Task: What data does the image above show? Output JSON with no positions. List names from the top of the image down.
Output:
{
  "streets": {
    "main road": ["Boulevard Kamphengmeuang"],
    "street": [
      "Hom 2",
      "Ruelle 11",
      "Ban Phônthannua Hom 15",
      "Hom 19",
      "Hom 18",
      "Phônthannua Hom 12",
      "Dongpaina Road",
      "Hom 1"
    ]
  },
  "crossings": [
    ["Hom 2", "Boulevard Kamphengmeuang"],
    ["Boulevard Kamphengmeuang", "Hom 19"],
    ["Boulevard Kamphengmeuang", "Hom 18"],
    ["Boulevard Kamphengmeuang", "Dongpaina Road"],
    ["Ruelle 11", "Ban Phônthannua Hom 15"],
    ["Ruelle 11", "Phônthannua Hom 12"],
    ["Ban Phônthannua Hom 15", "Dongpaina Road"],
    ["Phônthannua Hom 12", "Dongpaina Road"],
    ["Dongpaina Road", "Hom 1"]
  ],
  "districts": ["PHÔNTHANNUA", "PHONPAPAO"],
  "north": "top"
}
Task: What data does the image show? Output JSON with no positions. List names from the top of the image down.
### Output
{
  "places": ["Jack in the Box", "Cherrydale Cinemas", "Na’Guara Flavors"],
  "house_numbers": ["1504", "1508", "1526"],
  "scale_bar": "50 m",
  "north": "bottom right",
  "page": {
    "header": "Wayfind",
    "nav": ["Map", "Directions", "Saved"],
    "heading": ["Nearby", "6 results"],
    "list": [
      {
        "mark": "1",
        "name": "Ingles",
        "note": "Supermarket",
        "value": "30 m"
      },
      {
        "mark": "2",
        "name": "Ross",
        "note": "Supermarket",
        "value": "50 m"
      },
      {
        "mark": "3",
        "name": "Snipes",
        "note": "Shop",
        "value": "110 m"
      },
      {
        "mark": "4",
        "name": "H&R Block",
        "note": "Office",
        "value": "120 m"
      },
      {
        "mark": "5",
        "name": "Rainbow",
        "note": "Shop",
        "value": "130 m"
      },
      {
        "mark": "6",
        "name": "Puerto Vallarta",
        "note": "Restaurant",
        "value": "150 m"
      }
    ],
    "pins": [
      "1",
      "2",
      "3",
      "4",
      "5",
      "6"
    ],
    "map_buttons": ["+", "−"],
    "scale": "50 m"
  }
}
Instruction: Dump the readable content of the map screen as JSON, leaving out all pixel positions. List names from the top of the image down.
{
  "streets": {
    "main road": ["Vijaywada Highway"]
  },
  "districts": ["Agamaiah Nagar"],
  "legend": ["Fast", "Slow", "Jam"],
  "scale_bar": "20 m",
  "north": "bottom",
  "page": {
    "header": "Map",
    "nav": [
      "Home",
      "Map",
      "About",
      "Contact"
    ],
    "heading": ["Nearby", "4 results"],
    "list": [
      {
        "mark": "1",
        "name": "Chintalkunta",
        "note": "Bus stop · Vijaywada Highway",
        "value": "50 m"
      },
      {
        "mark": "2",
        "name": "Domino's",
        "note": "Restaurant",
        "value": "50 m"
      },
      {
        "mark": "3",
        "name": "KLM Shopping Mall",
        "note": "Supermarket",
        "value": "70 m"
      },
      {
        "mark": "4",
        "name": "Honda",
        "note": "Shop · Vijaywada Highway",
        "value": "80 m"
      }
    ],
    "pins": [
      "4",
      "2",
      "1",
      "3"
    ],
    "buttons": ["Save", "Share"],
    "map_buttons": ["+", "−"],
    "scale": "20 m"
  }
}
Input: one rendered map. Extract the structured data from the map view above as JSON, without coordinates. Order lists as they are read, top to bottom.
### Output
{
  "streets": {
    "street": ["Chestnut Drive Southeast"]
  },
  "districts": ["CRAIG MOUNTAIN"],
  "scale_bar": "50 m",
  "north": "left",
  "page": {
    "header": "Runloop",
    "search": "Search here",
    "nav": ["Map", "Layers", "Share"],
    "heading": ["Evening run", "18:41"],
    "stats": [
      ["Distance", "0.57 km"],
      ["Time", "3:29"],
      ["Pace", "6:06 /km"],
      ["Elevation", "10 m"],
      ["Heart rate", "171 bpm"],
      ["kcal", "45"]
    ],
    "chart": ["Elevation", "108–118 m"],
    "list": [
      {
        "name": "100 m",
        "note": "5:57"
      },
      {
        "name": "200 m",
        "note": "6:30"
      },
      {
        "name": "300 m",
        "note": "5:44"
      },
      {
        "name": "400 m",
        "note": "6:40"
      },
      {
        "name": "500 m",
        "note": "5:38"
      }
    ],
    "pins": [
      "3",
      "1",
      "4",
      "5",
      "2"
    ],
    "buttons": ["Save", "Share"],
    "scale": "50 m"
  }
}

● **What you need to do**
If a line in the data above holds the string "Elevation", copy it.

● **Solution to the problem**
      ["Elevation", "10 m"],
    "chart": ["Elevation", "108–118 m"],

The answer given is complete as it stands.